*** Material provided Section Begins ***
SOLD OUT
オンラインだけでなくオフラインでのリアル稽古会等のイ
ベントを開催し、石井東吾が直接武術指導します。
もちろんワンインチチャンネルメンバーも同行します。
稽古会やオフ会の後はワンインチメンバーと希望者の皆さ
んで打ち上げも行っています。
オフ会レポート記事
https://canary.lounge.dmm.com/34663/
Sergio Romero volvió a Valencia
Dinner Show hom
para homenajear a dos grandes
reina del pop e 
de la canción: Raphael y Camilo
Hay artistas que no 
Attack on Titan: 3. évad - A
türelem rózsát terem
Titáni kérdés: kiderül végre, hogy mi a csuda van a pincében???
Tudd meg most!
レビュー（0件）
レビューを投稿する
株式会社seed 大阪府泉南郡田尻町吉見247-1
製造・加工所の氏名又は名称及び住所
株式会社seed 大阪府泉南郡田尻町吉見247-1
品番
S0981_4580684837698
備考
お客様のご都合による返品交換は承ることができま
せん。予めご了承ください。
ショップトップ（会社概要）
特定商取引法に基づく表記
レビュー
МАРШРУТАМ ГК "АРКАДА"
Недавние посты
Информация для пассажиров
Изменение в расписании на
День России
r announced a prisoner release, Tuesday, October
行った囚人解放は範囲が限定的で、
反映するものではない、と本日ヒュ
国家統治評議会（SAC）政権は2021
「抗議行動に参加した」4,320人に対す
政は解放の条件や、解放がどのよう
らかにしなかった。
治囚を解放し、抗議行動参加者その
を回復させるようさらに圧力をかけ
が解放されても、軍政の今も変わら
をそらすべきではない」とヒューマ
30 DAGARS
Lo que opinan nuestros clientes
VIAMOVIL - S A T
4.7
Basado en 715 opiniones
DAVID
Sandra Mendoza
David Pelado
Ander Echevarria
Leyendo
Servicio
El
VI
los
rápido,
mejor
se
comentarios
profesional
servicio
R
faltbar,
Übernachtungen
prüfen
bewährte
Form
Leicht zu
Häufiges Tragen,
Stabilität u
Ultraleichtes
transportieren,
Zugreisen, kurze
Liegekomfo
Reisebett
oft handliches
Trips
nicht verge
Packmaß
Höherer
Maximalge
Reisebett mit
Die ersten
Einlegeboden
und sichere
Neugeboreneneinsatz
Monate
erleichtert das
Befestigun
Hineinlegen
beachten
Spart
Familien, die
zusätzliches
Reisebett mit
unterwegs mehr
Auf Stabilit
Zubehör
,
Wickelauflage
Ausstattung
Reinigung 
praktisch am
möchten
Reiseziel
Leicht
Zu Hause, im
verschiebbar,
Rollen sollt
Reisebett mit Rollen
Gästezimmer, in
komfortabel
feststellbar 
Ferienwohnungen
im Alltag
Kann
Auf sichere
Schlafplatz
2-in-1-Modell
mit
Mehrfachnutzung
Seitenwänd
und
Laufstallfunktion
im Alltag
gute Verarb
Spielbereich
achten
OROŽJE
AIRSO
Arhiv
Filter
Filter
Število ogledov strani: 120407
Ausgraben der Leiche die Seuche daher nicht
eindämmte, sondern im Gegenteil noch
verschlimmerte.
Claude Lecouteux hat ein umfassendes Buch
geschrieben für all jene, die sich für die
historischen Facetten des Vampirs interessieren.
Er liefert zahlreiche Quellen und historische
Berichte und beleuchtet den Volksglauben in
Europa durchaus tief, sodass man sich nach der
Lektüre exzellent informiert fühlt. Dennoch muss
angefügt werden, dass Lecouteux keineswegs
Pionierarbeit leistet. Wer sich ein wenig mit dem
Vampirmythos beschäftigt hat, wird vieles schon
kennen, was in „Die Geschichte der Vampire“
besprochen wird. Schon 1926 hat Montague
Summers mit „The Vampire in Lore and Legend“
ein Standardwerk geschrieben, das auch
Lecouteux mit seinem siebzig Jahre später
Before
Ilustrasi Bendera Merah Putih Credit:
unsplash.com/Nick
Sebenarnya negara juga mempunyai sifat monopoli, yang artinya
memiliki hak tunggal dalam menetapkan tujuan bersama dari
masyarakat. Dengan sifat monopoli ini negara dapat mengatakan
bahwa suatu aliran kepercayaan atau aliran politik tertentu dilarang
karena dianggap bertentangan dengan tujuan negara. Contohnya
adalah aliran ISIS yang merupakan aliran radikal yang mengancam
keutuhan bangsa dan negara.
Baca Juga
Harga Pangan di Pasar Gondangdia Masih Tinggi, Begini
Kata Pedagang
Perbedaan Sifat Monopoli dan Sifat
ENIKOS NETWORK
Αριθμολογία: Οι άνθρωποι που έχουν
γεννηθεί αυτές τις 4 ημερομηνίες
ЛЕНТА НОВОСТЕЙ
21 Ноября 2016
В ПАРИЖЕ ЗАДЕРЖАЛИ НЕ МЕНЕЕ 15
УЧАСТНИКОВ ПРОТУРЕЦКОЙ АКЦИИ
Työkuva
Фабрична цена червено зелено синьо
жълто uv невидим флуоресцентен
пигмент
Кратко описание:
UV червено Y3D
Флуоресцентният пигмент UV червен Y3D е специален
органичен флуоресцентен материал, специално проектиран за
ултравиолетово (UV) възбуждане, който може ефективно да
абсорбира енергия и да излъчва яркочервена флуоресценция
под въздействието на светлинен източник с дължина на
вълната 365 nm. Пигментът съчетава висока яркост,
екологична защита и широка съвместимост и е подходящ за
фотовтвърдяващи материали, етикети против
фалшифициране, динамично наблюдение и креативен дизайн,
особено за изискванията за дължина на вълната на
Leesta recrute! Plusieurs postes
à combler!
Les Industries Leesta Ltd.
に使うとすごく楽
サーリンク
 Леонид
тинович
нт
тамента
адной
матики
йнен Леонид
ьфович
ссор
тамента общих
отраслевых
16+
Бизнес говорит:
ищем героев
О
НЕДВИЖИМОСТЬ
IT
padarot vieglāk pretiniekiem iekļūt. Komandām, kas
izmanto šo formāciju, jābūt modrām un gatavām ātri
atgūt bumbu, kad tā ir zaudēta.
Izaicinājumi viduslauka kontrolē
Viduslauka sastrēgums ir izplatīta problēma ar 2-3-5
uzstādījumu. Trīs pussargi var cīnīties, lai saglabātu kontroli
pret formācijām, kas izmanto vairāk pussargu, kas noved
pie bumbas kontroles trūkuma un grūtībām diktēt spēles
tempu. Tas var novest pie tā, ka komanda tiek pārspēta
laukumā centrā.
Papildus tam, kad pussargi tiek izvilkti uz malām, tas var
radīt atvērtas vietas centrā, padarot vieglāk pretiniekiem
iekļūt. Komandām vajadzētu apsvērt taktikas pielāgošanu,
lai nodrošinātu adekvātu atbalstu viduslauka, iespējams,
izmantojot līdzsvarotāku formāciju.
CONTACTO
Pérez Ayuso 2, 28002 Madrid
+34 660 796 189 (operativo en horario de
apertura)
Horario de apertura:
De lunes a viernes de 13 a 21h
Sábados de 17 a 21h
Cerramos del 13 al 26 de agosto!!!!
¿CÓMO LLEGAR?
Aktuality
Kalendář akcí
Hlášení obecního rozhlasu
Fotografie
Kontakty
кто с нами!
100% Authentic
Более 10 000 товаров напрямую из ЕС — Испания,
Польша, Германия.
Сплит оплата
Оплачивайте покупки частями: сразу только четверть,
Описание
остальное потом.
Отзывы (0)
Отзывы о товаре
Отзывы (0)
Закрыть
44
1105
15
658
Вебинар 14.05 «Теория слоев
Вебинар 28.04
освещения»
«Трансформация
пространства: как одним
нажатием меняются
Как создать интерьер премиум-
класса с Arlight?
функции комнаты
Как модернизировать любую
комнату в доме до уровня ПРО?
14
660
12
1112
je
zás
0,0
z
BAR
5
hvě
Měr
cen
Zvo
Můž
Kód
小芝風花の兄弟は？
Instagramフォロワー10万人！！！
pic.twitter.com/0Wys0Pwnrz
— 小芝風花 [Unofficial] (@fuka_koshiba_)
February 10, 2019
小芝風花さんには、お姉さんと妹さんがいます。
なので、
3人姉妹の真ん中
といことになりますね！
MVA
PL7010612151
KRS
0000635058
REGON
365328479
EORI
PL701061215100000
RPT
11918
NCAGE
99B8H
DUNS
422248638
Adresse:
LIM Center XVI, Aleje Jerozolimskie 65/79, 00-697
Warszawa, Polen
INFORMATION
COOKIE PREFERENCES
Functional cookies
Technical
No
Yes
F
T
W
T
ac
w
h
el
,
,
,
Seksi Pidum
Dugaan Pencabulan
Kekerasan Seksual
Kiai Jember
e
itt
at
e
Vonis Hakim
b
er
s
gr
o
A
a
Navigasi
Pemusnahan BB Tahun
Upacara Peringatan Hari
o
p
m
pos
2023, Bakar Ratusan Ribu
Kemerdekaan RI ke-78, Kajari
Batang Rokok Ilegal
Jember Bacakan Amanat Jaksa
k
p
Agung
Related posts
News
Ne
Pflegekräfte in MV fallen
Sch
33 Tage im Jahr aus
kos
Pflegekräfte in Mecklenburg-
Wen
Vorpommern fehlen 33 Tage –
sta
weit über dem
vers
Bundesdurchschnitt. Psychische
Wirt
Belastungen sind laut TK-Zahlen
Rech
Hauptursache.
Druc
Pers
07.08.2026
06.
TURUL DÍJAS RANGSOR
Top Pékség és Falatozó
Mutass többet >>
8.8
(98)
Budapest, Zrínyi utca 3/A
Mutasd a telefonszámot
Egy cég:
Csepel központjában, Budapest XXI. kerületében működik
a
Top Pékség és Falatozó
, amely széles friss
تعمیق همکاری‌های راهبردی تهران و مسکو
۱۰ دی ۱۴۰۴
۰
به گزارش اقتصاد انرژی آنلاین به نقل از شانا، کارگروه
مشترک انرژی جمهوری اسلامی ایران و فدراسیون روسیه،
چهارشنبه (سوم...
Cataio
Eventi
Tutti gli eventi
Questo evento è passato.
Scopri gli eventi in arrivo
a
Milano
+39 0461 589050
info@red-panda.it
*** Material provided Section Ends ***
### [Exercise]
Which lines of the entries above contain the word "iekļūt"? Copy each of them.

### [Task solution]
padarot vieglāk pretiniekiem iekļūt. Komandām, kas
iekļūt. Komandām vajadzētu apsvērt taktikas pielāgošanu,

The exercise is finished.